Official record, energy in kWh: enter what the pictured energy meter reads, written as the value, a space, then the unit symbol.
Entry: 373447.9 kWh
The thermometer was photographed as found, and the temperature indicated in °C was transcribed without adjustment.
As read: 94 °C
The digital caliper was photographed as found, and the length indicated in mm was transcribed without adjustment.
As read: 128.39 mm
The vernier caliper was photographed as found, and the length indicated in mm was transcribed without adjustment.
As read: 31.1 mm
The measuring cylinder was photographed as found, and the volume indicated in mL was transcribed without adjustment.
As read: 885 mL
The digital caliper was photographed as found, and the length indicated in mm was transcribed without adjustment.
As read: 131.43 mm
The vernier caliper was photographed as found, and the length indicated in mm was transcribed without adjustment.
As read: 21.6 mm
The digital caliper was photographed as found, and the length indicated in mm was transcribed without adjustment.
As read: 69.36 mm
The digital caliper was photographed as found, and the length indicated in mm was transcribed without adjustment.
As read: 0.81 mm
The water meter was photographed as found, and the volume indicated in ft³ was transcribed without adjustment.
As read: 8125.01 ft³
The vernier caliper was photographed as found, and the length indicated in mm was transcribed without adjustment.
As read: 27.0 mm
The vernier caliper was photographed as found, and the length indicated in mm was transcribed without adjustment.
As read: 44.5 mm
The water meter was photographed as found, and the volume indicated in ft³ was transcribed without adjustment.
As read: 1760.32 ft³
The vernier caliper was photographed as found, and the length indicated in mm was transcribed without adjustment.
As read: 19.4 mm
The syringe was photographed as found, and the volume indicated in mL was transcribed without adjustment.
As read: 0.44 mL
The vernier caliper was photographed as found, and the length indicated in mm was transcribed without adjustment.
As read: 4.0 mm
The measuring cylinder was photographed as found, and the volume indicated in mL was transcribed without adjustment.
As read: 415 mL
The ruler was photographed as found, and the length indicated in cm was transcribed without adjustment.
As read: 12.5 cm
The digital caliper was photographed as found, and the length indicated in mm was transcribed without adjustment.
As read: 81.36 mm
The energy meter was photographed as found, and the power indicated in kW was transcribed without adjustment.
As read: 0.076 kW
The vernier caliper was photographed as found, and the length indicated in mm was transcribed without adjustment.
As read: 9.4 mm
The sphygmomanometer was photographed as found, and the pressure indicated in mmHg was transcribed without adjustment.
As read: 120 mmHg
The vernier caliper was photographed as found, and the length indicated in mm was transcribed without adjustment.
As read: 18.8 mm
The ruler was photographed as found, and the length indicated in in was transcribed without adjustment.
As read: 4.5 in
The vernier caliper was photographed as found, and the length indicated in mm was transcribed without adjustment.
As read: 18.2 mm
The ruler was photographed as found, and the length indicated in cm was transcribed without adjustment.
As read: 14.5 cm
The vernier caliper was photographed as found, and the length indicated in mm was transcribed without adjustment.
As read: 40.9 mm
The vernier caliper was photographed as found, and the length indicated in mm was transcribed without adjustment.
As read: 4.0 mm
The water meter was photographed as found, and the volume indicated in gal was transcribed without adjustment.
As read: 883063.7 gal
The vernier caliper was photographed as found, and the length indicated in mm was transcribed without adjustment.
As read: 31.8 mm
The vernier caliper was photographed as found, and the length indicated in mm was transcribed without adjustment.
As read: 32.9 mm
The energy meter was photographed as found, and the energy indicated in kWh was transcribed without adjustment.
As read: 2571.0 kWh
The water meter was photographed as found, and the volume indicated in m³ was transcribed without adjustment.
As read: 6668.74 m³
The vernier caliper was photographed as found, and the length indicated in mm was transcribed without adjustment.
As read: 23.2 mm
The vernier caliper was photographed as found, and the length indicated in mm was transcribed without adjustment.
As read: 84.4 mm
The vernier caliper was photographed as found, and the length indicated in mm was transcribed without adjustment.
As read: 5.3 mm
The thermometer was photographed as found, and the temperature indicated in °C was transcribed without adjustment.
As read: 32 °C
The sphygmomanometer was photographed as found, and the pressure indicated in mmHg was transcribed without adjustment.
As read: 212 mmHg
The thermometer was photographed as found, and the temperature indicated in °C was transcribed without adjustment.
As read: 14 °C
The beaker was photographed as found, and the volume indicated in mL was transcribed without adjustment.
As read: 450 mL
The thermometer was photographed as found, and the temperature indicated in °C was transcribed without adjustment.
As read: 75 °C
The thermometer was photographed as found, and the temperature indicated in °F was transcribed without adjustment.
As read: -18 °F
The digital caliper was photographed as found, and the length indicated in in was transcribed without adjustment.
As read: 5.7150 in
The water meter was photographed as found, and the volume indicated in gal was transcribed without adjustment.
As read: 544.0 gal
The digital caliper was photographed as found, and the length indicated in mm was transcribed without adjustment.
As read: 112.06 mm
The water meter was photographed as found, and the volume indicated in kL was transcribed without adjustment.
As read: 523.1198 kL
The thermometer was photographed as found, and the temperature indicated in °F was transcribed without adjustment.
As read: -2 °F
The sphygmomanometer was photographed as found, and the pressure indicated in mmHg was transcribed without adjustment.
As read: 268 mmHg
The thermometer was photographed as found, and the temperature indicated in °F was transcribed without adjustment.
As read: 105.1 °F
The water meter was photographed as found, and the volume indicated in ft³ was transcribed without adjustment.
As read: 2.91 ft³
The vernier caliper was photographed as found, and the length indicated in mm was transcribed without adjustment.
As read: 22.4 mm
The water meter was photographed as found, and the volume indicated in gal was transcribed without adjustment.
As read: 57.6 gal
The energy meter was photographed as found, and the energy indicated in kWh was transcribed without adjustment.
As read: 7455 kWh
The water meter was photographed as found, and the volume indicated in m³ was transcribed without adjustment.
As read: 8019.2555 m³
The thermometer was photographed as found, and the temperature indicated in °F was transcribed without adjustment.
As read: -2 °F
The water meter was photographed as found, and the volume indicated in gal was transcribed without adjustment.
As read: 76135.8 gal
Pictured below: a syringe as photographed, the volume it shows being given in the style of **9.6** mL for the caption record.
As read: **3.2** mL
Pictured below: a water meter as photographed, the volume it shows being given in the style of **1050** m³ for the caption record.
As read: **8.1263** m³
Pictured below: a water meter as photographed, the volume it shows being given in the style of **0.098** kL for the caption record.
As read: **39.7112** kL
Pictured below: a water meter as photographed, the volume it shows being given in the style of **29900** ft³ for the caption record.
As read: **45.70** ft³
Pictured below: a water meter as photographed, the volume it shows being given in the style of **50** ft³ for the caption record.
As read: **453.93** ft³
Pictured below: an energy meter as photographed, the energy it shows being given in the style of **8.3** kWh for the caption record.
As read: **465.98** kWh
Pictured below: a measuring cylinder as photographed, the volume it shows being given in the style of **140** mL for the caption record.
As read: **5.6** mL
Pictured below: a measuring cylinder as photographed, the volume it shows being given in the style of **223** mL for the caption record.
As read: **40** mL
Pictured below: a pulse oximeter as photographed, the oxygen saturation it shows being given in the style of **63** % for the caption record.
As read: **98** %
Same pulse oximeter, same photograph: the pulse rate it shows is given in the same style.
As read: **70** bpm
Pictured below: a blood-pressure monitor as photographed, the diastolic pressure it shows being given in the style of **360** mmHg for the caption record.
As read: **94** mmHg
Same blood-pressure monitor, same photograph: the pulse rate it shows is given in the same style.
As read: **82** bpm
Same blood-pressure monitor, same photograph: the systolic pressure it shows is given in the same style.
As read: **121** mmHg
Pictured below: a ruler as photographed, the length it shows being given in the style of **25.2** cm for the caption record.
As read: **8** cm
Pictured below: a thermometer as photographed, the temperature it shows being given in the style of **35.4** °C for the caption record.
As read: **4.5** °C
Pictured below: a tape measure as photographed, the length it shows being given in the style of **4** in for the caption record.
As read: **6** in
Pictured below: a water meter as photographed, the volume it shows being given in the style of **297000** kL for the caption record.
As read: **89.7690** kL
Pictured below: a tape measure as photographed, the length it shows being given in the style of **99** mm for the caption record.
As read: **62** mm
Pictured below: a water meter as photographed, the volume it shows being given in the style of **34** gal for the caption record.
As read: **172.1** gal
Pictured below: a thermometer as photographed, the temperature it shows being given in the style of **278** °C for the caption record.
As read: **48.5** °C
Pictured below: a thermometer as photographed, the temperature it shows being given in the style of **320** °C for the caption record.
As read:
◇ ◇ ◇ ◇ ◇
→ Requirement
Could you render the records from the line containing "Pictured below: a syringe" through the line containing "As read: **82** bpm" as a two-column CSV with the headers text and answer? Give one row per record, put each value in a single quoted field, and replace any line breaks with spaces.

→ Exercise response
text,answer
"Pictured below: a syringe as photographed, the volume it shows being given in the style of **9.6** mL for the caption record. As read:","**3.2** mL"
"Pictured below: a water meter as photographed, the volume it shows being given in the style of **1050** m³ for the caption record. As read:","**8.1263** m³"
"Pictured below: a water meter as photographed, the volume it shows being given in the style of **0.098** kL for the caption record. As read:","**39.7112** kL"
"Pictured below: a water meter as photographed, the volume it shows being given in the style of **29900** ft³ for the caption record. As read:","**45.70** ft³"
"Pictured below: a water meter as photographed, the volume it shows being given in the style of **50** ft³ for the caption record. As read:","**453.93** ft³"
"Pictured below: an energy meter as photographed, the energy it shows being given in the style of **8.3** kWh for the caption record. As read:","**465.98** kWh"
"Pictured below: a measuring cylinder as photographed, the volume it shows being given in the style of **140** mL for the caption record. As read:","**5.6** mL"
"Pictured below: a measuring cylinder as photographed, the volume it shows being given in the style of **223** mL for the caption record. As read:","**40** mL"
"Pictured below: a pulse oximeter as photographed, the oxygen saturation it shows being given in the style of **63** % for the caption record. As read:","**98** %"
"Same pulse oximeter, same photograph: the pulse rate it shows is given in the same style. As read:","**70** bpm"
"Pictured below: a blood-pressure monitor as photographed, the diastolic pressure it shows being given in the style of **360** mmHg for the caption record. As read:","**94** mmHg"
"Same blood-pressure monitor, same photograph: the pulse rate it shows is given in the same style. As read:","**82** bpm"